Each queued reading shows a status dot — green for clean, red with a VIOLATION flag for a breach — plus per-row actions:
- Copy (⧉) formats that single reading as a text line.
- Mark entered (✓) dims the row without deleting it, so there is a record of what has already been keyed in.
- Delete (✕) removes it.
Copy all pending batches every row not yet marked entered into one block. A copied line looks like:
Competition Pool — 07/08 2:14 PM — FC 2.4 / pH 7.6 / 80°F / 240 GPM / MK ⚠ FC below 2 ppm min
The CSV export
The export writes a fixed ten-column schema:
date,time,pool,free_cl_ppm,ph,temp_f,flow_gpm,initials,violation,entered
The file is generated entirely in the browser — a Blob passed to URL.createObjectURL() and clicked as a download, with no server round-trip. It is prefixed with a UTF-8 byte-order mark so that Excel opens it with the correct encoding, and fields containing commas, quotes, or newlines are quote-escaped. The CSV is the backup: the queue lives only in this browser, under its own localStorage key (readingqueue.v1, separate from Pump Room's), so exporting is how a record leaves the device.
Editing the config
The bodies of water and their code minimums are the POOLS array at the top of the <script> block; the shared limits are the constants beside it:
const MAX_FC = 10, PH_LO = 7.2, PH_HI = 8.0;
The captured fields themselves are the FIELDS array, so adding or removing a measured value is a one-line change there. Keep the pool list identical to Pump Room's if the two tools are meant to agree.
Limitations
- The queue is stored per-device and per-browser. It does not sync between the deck tablet and the office computer — the CSV or a copy-paste is the transfer mechanism, by design.
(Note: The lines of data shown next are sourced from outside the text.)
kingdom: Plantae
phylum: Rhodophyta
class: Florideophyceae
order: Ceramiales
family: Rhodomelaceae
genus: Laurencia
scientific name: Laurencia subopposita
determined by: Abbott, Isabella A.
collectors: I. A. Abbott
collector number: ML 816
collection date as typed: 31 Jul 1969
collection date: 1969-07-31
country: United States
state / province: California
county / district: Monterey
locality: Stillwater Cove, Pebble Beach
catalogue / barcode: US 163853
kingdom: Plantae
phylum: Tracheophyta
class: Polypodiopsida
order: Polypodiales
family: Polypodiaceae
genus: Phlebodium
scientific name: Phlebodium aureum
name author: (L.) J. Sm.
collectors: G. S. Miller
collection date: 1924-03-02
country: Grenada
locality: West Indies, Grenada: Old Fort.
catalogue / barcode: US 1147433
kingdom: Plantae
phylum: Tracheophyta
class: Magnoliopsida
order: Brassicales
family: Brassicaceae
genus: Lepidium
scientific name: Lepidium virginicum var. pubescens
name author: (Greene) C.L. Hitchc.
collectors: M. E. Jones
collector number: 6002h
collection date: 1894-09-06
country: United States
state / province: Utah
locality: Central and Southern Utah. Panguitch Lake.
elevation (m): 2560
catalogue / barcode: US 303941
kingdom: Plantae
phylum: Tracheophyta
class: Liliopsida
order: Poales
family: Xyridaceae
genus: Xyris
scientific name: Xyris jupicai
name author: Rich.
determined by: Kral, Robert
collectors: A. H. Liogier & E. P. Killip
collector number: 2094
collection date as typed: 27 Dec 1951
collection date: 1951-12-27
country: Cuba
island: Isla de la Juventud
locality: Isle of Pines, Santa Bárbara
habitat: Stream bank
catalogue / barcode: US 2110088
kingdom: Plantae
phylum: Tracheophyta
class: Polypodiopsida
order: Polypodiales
- Validation flags a breach; it does not stop it. A red-flagged reading means the water needs correcting first — the tool exists to log it, not to make an out-of-code reading acceptable because it was recorded.
- Clearing all readings is guarded by a confirmation prompt, but there is no undo. Export before a bulk clear if the record matters.
References
- Reading Queue
- Pump Room Chemistry Calculator — the dosing companion that shares the same pool list and thresholds.